Open table format that lets Spark, Trino, and Flink read the same huge analytic tables at once
Apache-2.0
- Java
- Scala
- Python

About Apache Iceberg
Apache Iceberg is an open table format for very large analytic datasets. It gives big data the reliability and behavior of SQL tables, so engines like Spark, Trino, Flink, Presto, Hive, and Impala can safely query and write the same tables at the same time.
Iceberg handles tables backed by Parquet, Avro, and ORC, reads Parquet into Arrow memory, and works with the Hive metastore. Engine connectors plug Iceberg into Spark, Flink, and Hive, so existing pipelines can adopt it without changing their underlying file storage.
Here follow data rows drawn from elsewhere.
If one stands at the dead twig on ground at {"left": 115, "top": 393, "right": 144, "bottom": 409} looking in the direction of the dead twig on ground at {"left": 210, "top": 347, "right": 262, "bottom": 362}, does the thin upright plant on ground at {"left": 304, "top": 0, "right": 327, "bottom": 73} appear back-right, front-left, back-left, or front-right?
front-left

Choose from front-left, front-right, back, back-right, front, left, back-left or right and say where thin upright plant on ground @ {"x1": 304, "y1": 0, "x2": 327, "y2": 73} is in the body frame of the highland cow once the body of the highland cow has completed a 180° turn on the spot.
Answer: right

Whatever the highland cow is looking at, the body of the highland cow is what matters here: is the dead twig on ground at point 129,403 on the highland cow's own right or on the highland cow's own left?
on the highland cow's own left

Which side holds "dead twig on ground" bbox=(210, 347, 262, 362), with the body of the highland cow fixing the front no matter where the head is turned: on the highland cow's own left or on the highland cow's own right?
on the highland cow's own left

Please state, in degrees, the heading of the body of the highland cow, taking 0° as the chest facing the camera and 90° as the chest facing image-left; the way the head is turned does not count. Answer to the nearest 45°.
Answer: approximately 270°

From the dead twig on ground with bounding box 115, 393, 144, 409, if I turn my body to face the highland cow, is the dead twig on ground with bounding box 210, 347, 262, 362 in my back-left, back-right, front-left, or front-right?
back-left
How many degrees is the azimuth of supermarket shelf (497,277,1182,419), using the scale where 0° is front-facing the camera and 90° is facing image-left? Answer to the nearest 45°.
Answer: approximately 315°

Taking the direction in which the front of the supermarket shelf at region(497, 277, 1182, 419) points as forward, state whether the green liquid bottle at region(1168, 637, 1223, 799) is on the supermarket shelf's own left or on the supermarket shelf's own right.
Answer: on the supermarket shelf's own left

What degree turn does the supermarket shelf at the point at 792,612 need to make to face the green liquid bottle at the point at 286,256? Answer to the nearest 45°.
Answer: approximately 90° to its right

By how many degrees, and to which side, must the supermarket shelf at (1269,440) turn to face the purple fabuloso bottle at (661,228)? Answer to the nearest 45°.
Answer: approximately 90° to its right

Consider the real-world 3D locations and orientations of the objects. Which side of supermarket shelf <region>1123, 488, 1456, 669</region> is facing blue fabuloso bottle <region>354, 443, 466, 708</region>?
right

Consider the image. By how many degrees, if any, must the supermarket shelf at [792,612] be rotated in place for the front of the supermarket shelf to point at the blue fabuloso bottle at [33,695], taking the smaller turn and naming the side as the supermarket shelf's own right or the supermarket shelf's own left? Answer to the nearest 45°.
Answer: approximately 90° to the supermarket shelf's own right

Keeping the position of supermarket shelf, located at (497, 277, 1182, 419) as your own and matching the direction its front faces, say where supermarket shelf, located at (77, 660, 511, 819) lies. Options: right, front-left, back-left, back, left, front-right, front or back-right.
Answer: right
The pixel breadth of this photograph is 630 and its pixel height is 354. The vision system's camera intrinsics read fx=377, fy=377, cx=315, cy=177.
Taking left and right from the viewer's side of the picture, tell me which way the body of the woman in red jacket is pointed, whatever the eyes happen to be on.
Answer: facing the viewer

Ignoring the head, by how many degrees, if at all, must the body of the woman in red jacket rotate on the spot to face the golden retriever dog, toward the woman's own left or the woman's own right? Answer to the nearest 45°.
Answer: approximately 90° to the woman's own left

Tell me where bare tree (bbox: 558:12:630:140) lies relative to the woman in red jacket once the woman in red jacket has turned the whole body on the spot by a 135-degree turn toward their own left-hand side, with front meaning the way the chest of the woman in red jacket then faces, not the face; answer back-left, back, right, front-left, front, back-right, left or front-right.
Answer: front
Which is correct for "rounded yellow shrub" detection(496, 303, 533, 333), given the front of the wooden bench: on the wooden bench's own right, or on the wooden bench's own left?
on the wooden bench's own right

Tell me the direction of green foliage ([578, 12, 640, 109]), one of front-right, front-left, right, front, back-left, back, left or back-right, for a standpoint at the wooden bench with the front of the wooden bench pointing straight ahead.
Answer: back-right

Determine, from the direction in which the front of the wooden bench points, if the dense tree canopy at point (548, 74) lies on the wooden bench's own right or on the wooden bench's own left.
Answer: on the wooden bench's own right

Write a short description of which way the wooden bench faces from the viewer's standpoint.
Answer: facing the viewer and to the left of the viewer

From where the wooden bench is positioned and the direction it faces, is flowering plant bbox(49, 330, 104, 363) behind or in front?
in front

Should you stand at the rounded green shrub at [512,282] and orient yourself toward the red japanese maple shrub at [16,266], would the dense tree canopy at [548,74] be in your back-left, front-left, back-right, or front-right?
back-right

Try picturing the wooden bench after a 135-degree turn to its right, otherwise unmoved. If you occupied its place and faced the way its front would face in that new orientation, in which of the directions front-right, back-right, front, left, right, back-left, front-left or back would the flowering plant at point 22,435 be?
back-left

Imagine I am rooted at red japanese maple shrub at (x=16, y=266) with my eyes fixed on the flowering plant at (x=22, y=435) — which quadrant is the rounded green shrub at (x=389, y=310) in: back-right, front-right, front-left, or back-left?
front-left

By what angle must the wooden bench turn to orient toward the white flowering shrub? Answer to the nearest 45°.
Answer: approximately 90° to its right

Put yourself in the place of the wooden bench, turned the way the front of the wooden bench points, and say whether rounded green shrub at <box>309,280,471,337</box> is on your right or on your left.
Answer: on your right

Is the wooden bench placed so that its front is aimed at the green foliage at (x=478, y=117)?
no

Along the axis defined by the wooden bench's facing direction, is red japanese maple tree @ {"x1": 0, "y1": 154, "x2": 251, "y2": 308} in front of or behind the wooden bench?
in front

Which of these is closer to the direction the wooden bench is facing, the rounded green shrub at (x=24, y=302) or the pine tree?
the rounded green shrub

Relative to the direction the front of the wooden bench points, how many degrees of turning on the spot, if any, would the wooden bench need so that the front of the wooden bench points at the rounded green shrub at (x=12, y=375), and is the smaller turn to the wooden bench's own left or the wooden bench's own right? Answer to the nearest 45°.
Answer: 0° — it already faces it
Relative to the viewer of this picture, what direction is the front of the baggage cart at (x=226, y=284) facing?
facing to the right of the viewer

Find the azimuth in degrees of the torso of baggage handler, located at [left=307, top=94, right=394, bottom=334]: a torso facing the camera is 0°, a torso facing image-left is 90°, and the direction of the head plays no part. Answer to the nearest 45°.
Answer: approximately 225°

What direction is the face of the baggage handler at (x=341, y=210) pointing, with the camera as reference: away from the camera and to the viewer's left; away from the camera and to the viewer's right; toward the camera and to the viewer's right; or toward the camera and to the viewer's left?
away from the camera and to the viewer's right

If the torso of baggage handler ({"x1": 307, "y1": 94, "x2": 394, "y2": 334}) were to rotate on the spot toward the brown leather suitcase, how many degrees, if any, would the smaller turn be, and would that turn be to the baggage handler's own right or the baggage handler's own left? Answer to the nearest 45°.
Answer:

The table format is stable and gains new capabilities with each release. This project is the Java implementation, and separate clients cover Go, Python, Rust, and C++ for teams working outside the JVM.
Key features
- Same tables read and written concurrently by Spark, Trino, Flink, Presto, Hive, and Impala
- Tables backed by Parquet, Avro, and ORC files
- Reads Parquet data into Arrow memory
- Hive metastore integration for table metadata
- Engine connectors for Spark, Flink, and Hive
Details
- First released
- 2018
- Type
- Open table format
- Language
- Java
- Storage
- Parquet · Avro · ORC
- Compatibility
- Spark · Trino · Flink · Presto · Hive
- Governance
- Apache Software Foundation